原本阴沉的天空被一道金柱贯穿,方圆百里地脉齐鸣,山石微颤。金光扩散,迅速形成半透明穹顶,将整座道观笼罩其中。草木枯萎之地开始泛出绿意,断裂的屋檐停止剥落,连空气中游走的黑气也被逼退数丈。
魔将立于废墟前,肩扛巨斧,黑气缭绕全身。他抬头望天,眼中闪过一丝惊怒,随即怒吼一声,双臂发力,巨斧高高扬起,狠狠劈向屏障。
斧罡撕裂空气,漆黑如墨,裹挟着腐朽与崩坏之力,重重撞上金光。
涟漪荡开。
一圈圈波纹自撞击点扩散,如同湖面被巨石砸中。屏障剧烈震荡,表面浮现无数细密裂纹,却又在瞬间自我修复。金光流转间,隐约可见山脉起伏、河流蜿蜒之影,那是地载万物的本源显化——真正的护界之障,已然成型。
玄阳膝盖一软,单膝跪地。
他没有倒下,而是顺势盘坐,拂尘横置膝上,通天箓浮于身前尺许,静静悬浮。他的脸色苍白如纸,唇角血迹未干,呼吸略显急促,但双手仍稳稳置于双膝,指尖微微颤动,是在调息,也在准备下一式符法。
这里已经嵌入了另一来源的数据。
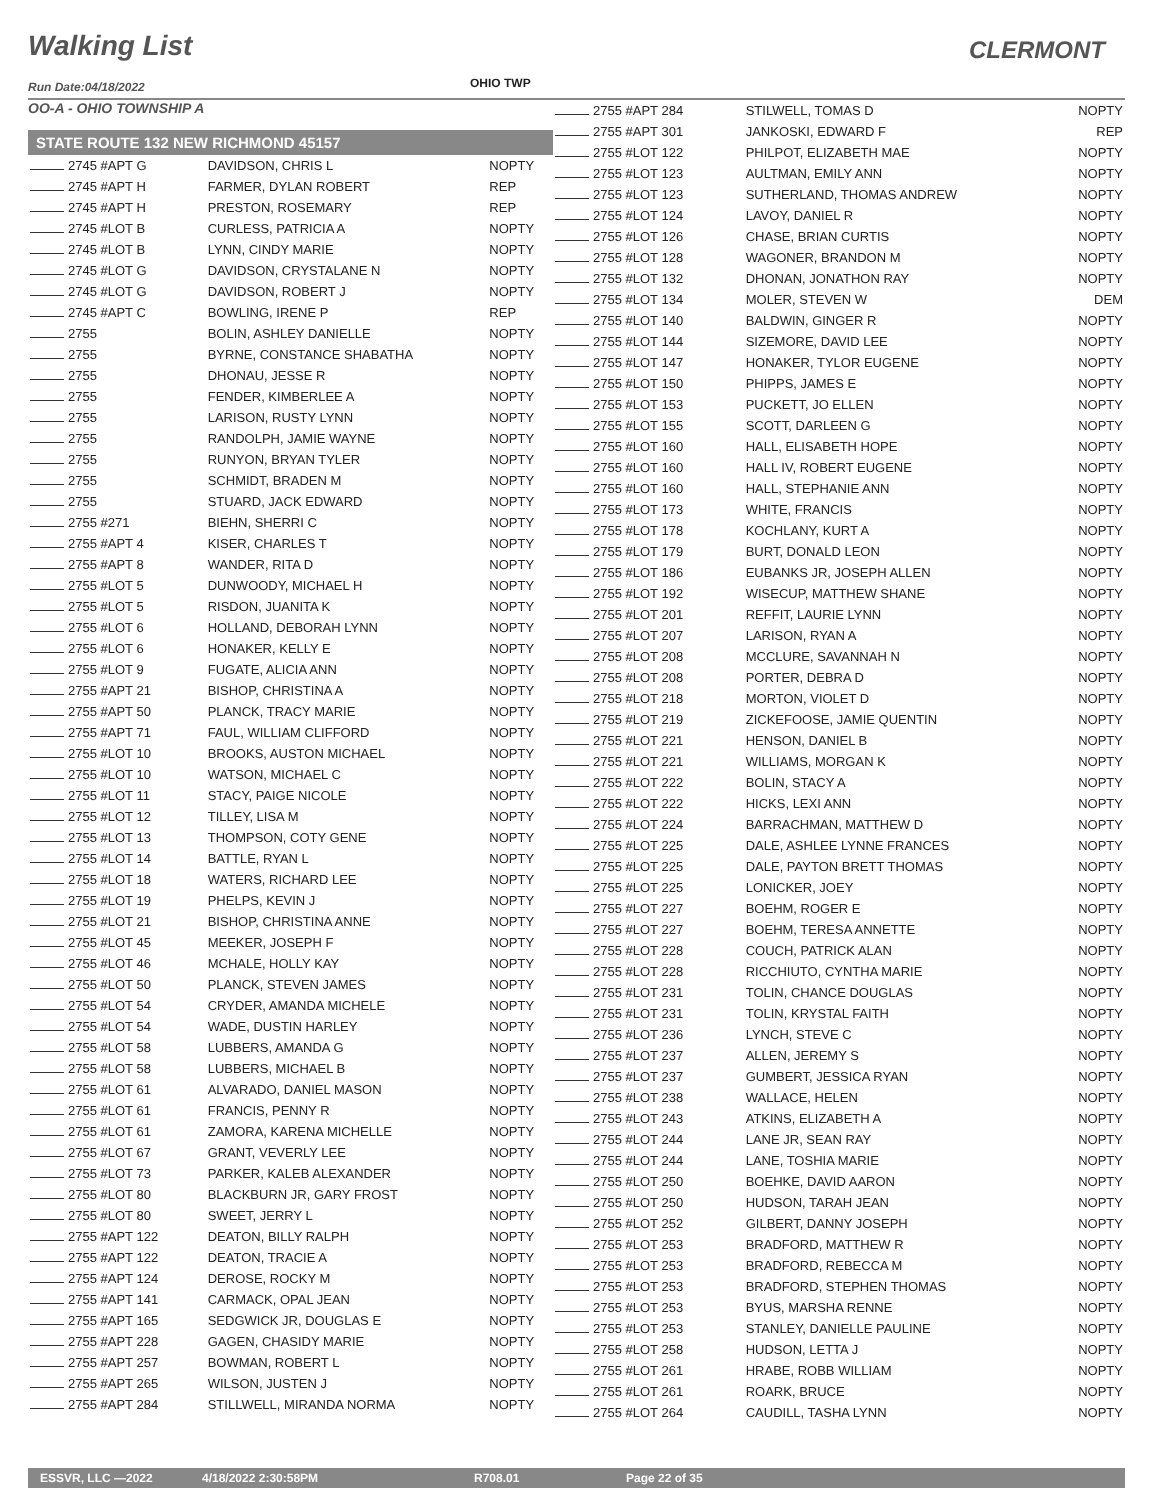Walking List CLERMONT
Run Date:04/18/2022 OHIO TWP
OO-A - OHIO TOWNSHIP A
STATE ROUTE 132 NEW RICHMOND 45157
| 2745 #APT G | DAVIDSON, CHRIS L | NOPTY |
| 2745 #APT H | FARMER, DYLAN ROBERT | REP |
| 2745 #APT H | PRESTON, ROSEMARY | REP |
| 2745 #LOT B | CURLESS, PATRICIA A | NOPTY |
| 2745 #LOT B | LYNN, CINDY MARIE | NOPTY |
| 2745 #LOT G | DAVIDSON, CRYSTALANE N | NOPTY |
| 2745 #LOT G | DAVIDSON, ROBERT J | NOPTY |
| 2745 #APT C | BOWLING, IRENE P | REP |
| 2755 | BOLIN, ASHLEY DANIELLE | NOPTY |
| 2755 | BYRNE, CONSTANCE SHABATHA | NOPTY |
| 2755 | DHONAU, JESSE R | NOPTY |
| 2755 | FENDER, KIMBERLEE A | NOPTY |
| 2755 | LARISON, RUSTY LYNN | NOPTY |
| 2755 | RANDOLPH, JAMIE WAYNE | NOPTY |
| 2755 | RUNYON, BRYAN TYLER | NOPTY |
| 2755 | SCHMIDT, BRADEN M | NOPTY |
| 2755 | STUARD, JACK EDWARD | NOPTY |
| 2755 #271 | BIEHN, SHERRI C | NOPTY |
| 2755 #APT 4 | KISER, CHARLES T | NOPTY |
| 2755 #APT 8 | WANDER, RITA D | NOPTY |
| 2755 #LOT 5 | DUNWOODY, MICHAEL H | NOPTY |
| 2755 #LOT 5 | RISDON, JUANITA K | NOPTY |
| 2755 #LOT 6 | HOLLAND, DEBORAH LYNN | NOPTY |
| 2755 #LOT 6 | HONAKER, KELLY E | NOPTY |
| 2755 #LOT 9 | FUGATE, ALICIA ANN | NOPTY |
| 2755 #APT 21 | BISHOP, CHRISTINA A | NOPTY |
| 2755 #APT 50 | PLANCK, TRACY MARIE | NOPTY |
| 2755 #APT 71 | FAUL, WILLIAM CLIFFORD | NOPTY |
| 2755 #LOT 10 | BROOKS, AUSTON MICHAEL | NOPTY |
| 2755 #LOT 10 | WATSON, MICHAEL C | NOPTY |
| 2755 #LOT 11 | STACY, PAIGE NICOLE | NOPTY |
| 2755 #LOT 12 | TILLEY, LISA M | NOPTY |
| 2755 #LOT 13 | THOMPSON, COTY GENE | NOPTY |
| 2755 #LOT 14 | BATTLE, RYAN L | NOPTY |
| 2755 #LOT 18 | WATERS, RICHARD LEE | NOPTY |
| 2755 #LOT 19 | PHELPS, KEVIN J | NOPTY |
| 2755 #LOT 21 | BISHOP, CHRISTINA ANNE | NOPTY |
| 2755 #LOT 45 | MEEKER, JOSEPH F | NOPTY |
| 2755 #LOT 46 | MCHALE, HOLLY KAY | NOPTY |
| 2755 #LOT 50 | PLANCK, STEVEN JAMES | NOPTY |
| 2755 #LOT 54 | CRYDER, AMANDA MICHELE | NOPTY |
| 2755 #LOT 54 | WADE, DUSTIN HARLEY | NOPTY |
| 2755 #LOT 58 | LUBBERS, AMANDA G | NOPTY |
| 2755 #LOT 58 | LUBBERS, MICHAEL B | NOPTY |
| 2755 #LOT 61 | ALVARADO, DANIEL MASON | NOPTY |
| 2755 #LOT 61 | FRANCIS, PENNY R | NOPTY |
| 2755 #LOT 61 | ZAMORA, KARENA MICHELLE | NOPTY |
| 2755 #LOT 67 | GRANT, VEVERLY LEE | NOPTY |
| 2755 #LOT 73 | PARKER, KALEB ALEXANDER | NOPTY |
| 2755 #LOT 80 | BLACKBURN JR, GARY FROST | NOPTY |
| 2755 #LOT 80 | SWEET, JERRY L | NOPTY |
| 2755 #APT 122 | DEATON, BILLY RALPH | NOPTY |
| 2755 #APT 122 | DEATON, TRACIE A | NOPTY |
| 2755 #APT 124 | DEROSE, ROCKY M | NOPTY |
| 2755 #APT 141 | CARMACK, OPAL JEAN | NOPTY |
| 2755 #APT 165 | SEDGWICK JR, DOUGLAS E | NOPTY |
| 2755 #APT 228 | GAGEN, CHASIDY MARIE | NOPTY |
| 2755 #APT 257 | BOWMAN, ROBERT L | NOPTY |
| 2755 #APT 265 | WILSON, JUSTEN J | NOPTY |
| 2755 #APT 284 | STILLWELL, MIRANDA NORMA | NOPTY |
| 2755 #APT 284 | STILWELL, TOMAS D | NOPTY |
| 2755 #APT 301 | JANKOSKI, EDWARD F | REP |
| 2755 #LOT 122 | PHILPOT, ELIZABETH MAE | NOPTY |
| 2755 #LOT 123 | AULTMAN, EMILY ANN | NOPTY |
| 2755 #LOT 123 | SUTHERLAND, THOMAS ANDREW | NOPTY |
| 2755 #LOT 124 | LAVOY, DANIEL R | NOPTY |
| 2755 #LOT 126 | CHASE, BRIAN CURTIS | NOPTY |
| 2755 #LOT 128 | WAGONER, BRANDON M | NOPTY |
| 2755 #LOT 132 | DHONAN, JONATHON RAY | NOPTY |
| 2755 #LOT 134 | MOLER, STEVEN W | DEM |
| 2755 #LOT 140 | BALDWIN, GINGER R | NOPTY |
| 2755 #LOT 144 | SIZEMORE, DAVID LEE | NOPTY |
| 2755 #LOT 147 | HONAKER, TYLOR EUGENE | NOPTY |
| 2755 #LOT 150 | PHIPPS, JAMES E | NOPTY |
| 2755 #LOT 153 | PUCKETT, JO ELLEN | NOPTY |
| 2755 #LOT 155 | SCOTT, DARLEEN G | NOPTY |
| 2755 #LOT 160 | HALL, ELISABETH HOPE | NOPTY |
| 2755 #LOT 160 | HALL IV, ROBERT EUGENE | NOPTY |
| 2755 #LOT 160 | HALL, STEPHANIE ANN | NOPTY |
| 2755 #LOT 173 | WHITE, FRANCIS | NOPTY |
| 2755 #LOT 178 | KOCHLANY, KURT A | NOPTY |
| 2755 #LOT 179 | BURT, DONALD LEON | NOPTY |
| 2755 #LOT 186 | EUBANKS JR, JOSEPH ALLEN | NOPTY |
| 2755 #LOT 192 | WISECUP, MATTHEW SHANE | NOPTY |
| 2755 #LOT 201 | REFFIT, LAURIE LYNN | NOPTY |
| 2755 #LOT 207 | LARISON, RYAN A | NOPTY |
| 2755 #LOT 208 | MCCLURE, SAVANNAH N | NOPTY |
| 2755 #LOT 208 | PORTER, DEBRA D | NOPTY |
| 2755 #LOT 218 | MORTON, VIOLET D | NOPTY |
| 2755 #LOT 219 | ZICKEFOOSE, JAMIE QUENTIN | NOPTY |
| 2755 #LOT 221 | HENSON, DANIEL B | NOPTY |
| 2755 #LOT 221 | WILLIAMS, MORGAN K | NOPTY |
| 2755 #LOT 222 | BOLIN, STACY A | NOPTY |
| 2755 #LOT 222 | HICKS, LEXI ANN | NOPTY |
| 2755 #LOT 224 | BARRACHMAN, MATTHEW D | NOPTY |
| 2755 #LOT 225 | DALE, ASHLEE LYNNE FRANCES | NOPTY |
| 2755 #LOT 225 | DALE, PAYTON BRETT THOMAS | NOPTY |
| 2755 #LOT 225 | LONICKER, JOEY | NOPTY |
| 2755 #LOT 227 | BOEHM, ROGER E | NOPTY |
| 2755 #LOT 227 | BOEHM, TERESA ANNETTE | NOPTY |
| 2755 #LOT 228 | COUCH, PATRICK ALAN | NOPTY |
| 2755 #LOT 228 | RICCHIUTO, CYNTHA MARIE | NOPTY |
| 2755 #LOT 231 | TOLIN, CHANCE DOUGLAS | NOPTY |
| 2755 #LOT 231 | TOLIN, KRYSTAL FAITH | NOPTY |
| 2755 #LOT 236 | LYNCH, STEVE C | NOPTY |
| 2755 #LOT 237 | ALLEN, JEREMY S | NOPTY |
| 2755 #LOT 237 | GUMBERT, JESSICA RYAN | NOPTY |
| 2755 #LOT 238 | WALLACE, HELEN | NOPTY |
| 2755 #LOT 243 | ATKINS, ELIZABETH A | NOPTY |
| 2755 #LOT 244 | LANE JR, SEAN RAY | NOPTY |
| 2755 #LOT 244 | LANE, TOSHIA MARIE | NOPTY |
| 2755 #LOT 250 | BOEHKE, DAVID AARON | NOPTY |
| 2755 #LOT 250 | HUDSON, TARAH JEAN | NOPTY |
| 2755 #LOT 252 | GILBERT, DANNY JOSEPH | NOPTY |
| 2755 #LOT 253 | BRADFORD, MATTHEW R | NOPTY |
| 2755 #LOT 253 | BRADFORD, REBECCA M | NOPTY |
| 2755 #LOT 253 | BRADFORD, STEPHEN THOMAS | NOPTY |
| 2755 #LOT 253 | BYUS, MARSHA RENNE | NOPTY |
| 2755 #LOT 253 | STANLEY, DANIELLE PAULINE | NOPTY |
| 2755 #LOT 258 | HUDSON, LETTA J | NOPTY |
| 2755 #LOT 261 | HRABE, ROBB WILLIAM | NOPTY |
| 2755 #LOT 261 | ROARK, BRUCE | NOPTY |
| 2755 #LOT 264 | CAUDILL, TASHA LYNN | NOPTY |
ESSVR, LLC —2022 4/18/2022 2:30:58PM R708.01 Page 22 of 35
镇元子走到他身旁,蹲下身,一手按向地书,另一手轻轻搭在他后背。一股温和的土行灵力缓缓注入玄阳体内,助其稳定经络。
“还能撑多久?”他问。
“不知道。”玄阳声音低哑,却无迟疑,“只要地书不堕,屏障就不会彻底破裂。但它在外面每一次攻击,都在消耗地脉本源。我们拖得越久,代价越大。”
镇元子点头,收回手,转而双掌覆于地书之上。他不再注入力量,而是以“镇”字诀稳住节律,引导地脉自然回流,减缓损耗。这是地仙之祖的本事——不争一时之势,而守长久之道。
外面,魔将并未停手。
他连续挥斧,每一击都比前一次更重,黑气汇聚成风暴环绕周身。屏障上的涟漪越来越密集,金光明灭不定,仿佛随时会熄。可每当裂纹即将蔓延至极限,总有一股新的力量从地底涌出,将其弥合。
时间一点点过去。
玄阳闭目调息,体内灵根缓慢恢复。他知道,这一战远未结束。魔将不会轻易退去,而地书的净化也尚未完成。那蛛网状的污痕虽已淡去大半,但仍残存一丝黑意,藏于书脊深处,如同潜伏的毒蛇。